== EXERCISE PROMPT ==
Copy every line below where the string "labels" is found.

Stored data

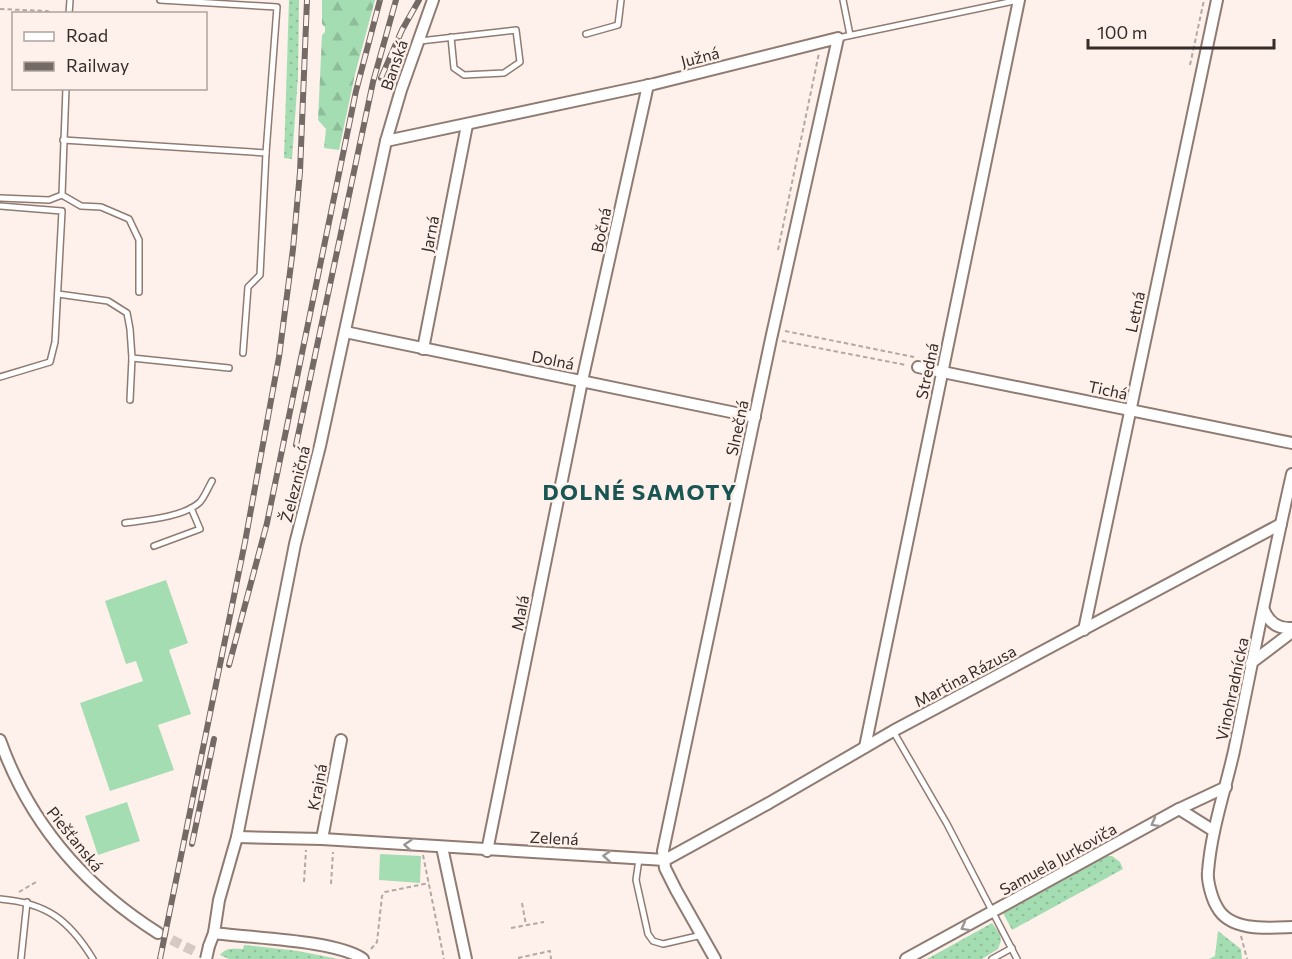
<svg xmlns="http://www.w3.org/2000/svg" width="1292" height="959" font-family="Commissioner,sans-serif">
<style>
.grass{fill:url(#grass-dots)}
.forest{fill:url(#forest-firs)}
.garden{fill:#a4ddb2}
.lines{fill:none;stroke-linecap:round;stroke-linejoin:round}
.street-tunnel{stroke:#d6c9c4;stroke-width:10;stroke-dasharray:10 5;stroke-linecap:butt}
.lane-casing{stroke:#8f7b72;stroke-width:8}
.street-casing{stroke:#8f7b72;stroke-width:14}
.path{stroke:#b4a8a3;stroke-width:2;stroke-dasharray:4.5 3;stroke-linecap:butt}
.lane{stroke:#fff;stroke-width:5}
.street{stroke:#fff;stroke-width:10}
.rail-casing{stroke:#746a66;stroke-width:6}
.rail{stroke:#fef0ea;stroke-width:4;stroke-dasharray:11;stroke-linecap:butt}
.street-bridge-casing{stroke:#8f7b72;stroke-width:14;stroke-linecap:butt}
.street-bridge{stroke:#fff;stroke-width:10}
.oneway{stroke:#9a9694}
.labels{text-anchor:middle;stroke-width:5;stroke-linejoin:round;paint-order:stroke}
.street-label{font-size:16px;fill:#362d2a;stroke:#fef0ea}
.district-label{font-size:22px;font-weight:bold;letter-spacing:1.5px;fill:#195553;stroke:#fef0ea}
</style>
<defs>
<pattern id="grass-dots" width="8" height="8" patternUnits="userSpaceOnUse" patternTransform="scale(1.5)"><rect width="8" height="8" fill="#a4ddb2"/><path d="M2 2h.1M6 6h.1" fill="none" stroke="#8ebe99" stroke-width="1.8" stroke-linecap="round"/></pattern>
<pattern id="forest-firs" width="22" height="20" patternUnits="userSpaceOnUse" patternTransform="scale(1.5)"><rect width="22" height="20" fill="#a4ddb2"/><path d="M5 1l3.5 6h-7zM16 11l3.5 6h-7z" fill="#8ebe99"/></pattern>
</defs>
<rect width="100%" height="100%" fill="#fef0ea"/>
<g class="grass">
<polygon points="289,0 299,0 298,76 292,159 284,158"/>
<polygon points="1101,856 1112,856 1120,862 1123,869 1012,930 1002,911"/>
<polygon points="992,923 1000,934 1001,941 998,949 982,959 927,959"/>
<polygon points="1218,931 1241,949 1242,959 1209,959 1215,956"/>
<path d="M244,945L298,951L338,959H229L220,955C226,947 234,949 243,949Z"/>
</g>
<polygon class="forest" points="322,0 375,0 355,74 339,150 324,148 326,129 318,120 322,35 325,32 325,27 322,24"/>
<g class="garden">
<polygon points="166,580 188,643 169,650 191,714 158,725 174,770 110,791 80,703 143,681 136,661 126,664 105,601"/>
<polygon points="127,802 140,841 98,855 85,816"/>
<polygon points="380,854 421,856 420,883 379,880"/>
</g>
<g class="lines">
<polyline class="street-tunnel" points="158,933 198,953"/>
<g class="lane-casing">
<g id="lane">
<polyline points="160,0 277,7 266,153"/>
<polyline points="843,0 850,35"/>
<polyline points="69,14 70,0"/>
<polyline points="586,34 618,25 621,0"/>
<polyline points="838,38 1019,0"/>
<polyline points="420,41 516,30 520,62 504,73 464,75 454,68 451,37"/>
<polyline points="66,88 62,195 81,206 101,207 129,219 139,240 139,292"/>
<polyline points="63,140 266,153 260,275 248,287 243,353"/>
<polyline points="0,198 49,200 62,195"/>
<polyline points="0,206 62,211 55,342 50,362 0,377"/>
<polyline points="58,294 108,301 127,313 130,329 132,358 229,368"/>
<polyline points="130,400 132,358"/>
<path d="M125,523C147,520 184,517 200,502C205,496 208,488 212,481"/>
<polyline points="154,546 200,529 191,508"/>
<polyline points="893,731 947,824 1017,959"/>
<polyline points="639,859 636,880 648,934 653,941 663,944 702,935"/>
<path d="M0,899C47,903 69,920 93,959"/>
<polyline points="21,959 27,902"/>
<polyline points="992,959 1012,948"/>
</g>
</g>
<g class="street-casing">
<g id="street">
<polyline points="386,141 654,84 838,38 771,339 663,851 665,868 676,890 715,959"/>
<polyline points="345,332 755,417"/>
<polyline points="423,349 467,125"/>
<polyline points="918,367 1292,443"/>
<path d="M1292,474C1271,566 1253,659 1234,751C1225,791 1211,831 1208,872C1207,881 1212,899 1217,907C1230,932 1269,928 1292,927"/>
<path d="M1264,610C1269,623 1278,629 1292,628"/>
<polyline points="1084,630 1217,0"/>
<polyline points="1251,663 1292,632"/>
<path d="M0,740C29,822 84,886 158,933"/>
<polyline points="865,747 1019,0"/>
<polyline points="1179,809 1214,831"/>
<polyline points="237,837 322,839 665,860"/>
<polyline points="322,839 341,740"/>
<polyline points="442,847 466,959"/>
<polyline points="487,851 582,381 648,85"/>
<polyline points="665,860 769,803 893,731 1281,524"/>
<path d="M214,933C250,938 336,940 363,959"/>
<polyline points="209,946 214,933 219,900 237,837 295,544 320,446 386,141 401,90 433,0"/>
<polyline points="906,959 1179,809 1226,787"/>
</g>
</g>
<g class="path">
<polyline points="0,9 47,11 54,14"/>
<polyline points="1190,65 1204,0"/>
<polyline points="778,250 819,53"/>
<polyline points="785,331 914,357"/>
<polyline points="782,341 906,365"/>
<polyline points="423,855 444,959"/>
<polyline points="304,882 306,850"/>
<polyline points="331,884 333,852"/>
<polyline points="19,892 38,881"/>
<polyline points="522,903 526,925"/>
<polyline points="511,928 544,922"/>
<polyline points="1241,936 1247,959"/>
<polyline points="371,949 377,942 382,896 385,892 429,883"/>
<polyline points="518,958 550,951 551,959"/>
</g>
<use href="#lane" class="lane"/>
<use href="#street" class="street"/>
<g class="rail-casing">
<g id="rail">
<polyline points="381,78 402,30 419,0"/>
<polyline points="296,445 373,82 396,0"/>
<polyline points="229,665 267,523 356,91 380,0"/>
<polyline points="192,844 214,739"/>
<polyline points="160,959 245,542 279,357 293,249 300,172 307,0"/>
</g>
</g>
<use href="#rail" class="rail"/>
<g class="street-bridge-casing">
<polyline id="street-bridge" points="206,959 209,946"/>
</g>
<use href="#street-bridge" class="street-bridge"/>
</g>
<defs><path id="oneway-chevron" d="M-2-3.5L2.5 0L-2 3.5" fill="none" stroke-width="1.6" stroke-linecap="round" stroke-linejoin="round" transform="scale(1.5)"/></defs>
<g class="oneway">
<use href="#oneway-chevron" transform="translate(1155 823) rotate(151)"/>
<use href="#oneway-chevron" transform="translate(408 845) rotate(-176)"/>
<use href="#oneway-chevron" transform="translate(607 856) rotate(-176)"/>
<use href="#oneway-chevron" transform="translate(965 927) rotate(151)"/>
</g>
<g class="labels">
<g class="street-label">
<text transform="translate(700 57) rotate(-14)" y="6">Južná</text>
<text transform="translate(394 65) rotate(-71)" y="6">Banská</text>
<text transform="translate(601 230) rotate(-78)" y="6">Bočná</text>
<text transform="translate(430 234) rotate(-79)" y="6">Jarná</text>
<text transform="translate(1135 312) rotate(-78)" y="6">Letná</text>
<text transform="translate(553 360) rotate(11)" y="6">Dolná</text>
<text transform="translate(927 371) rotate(-78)" y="6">Stredná</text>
<text transform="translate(1108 390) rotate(12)" y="6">Tichá</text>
<text transform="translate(737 428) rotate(-78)" y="6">Slnečná</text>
<text transform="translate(295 484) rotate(-76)" y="6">Železničná</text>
<text transform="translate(520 613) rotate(-79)" y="6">Malá</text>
<text transform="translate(965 676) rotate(-28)" y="6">Martina Rázusa</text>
<text transform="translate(1232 689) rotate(-78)" y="6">Vinohradnícka</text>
<text transform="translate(317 787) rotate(-79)" y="6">Krajná</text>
<text transform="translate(554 838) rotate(3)" y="6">Zelená</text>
<text transform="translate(75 839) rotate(51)" y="6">Piešťanská</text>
<text transform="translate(1058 859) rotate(-29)" y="6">Samuela Jurkoviča</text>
</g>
<g class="district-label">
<text x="640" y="500">DOLNÉ SAMOTY</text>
</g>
</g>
<rect x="12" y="12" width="195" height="78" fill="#fef0ea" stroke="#aea29d" stroke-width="1.5"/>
<rect x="24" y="32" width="30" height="9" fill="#ffffff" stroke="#aea29d" stroke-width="1.5"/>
<text x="66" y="42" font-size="18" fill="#362d2a">Road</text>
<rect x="24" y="62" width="30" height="9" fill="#746a66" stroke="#aea29d" stroke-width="1.5"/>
<text x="66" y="72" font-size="18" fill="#362d2a">Railway</text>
<path d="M1088 39v9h186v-9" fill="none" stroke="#362d2a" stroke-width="3"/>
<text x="1097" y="39" font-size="18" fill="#362d2a" stroke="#fef0ea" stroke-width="4.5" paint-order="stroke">100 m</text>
</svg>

== EXPECTED OUTPUT ==
.labels{text-anchor:middle;stroke-width:5;stroke-linejoin:round;paint-order:stroke}
<g class="labels">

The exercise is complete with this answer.